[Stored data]
════════════════
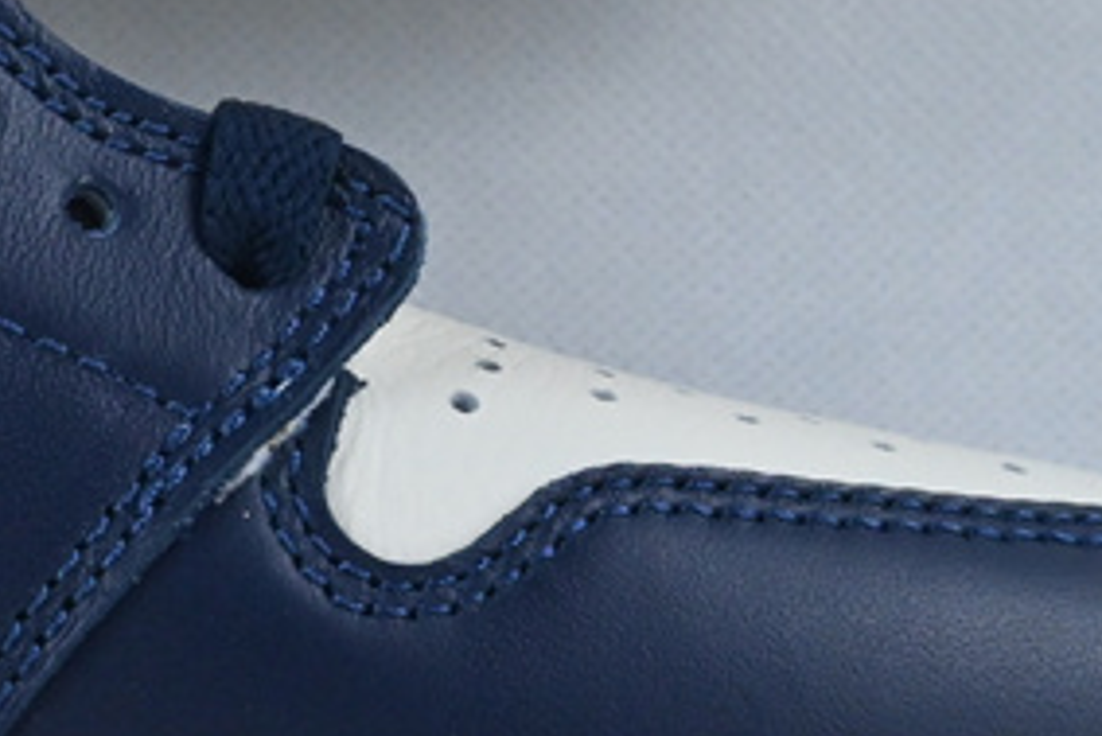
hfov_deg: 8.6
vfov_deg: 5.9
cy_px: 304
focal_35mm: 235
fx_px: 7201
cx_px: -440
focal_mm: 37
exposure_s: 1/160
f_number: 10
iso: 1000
════════════════
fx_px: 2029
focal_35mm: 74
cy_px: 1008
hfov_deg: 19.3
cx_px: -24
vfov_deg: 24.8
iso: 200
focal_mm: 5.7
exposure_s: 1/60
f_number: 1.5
════════════════
In the entries above, find the line with "fx_px: 2029" and the line with "f_number: 1.5", then set down exactly those two and every line between them, nothing else.

fx_px: 2029
focal_35mm: 74
cy_px: 1008
hfov_deg: 19.3
cx_px: -24
vfov_deg: 24.8
iso: 200
focal_mm: 5.7
exposure_s: 1/60
f_number: 1.5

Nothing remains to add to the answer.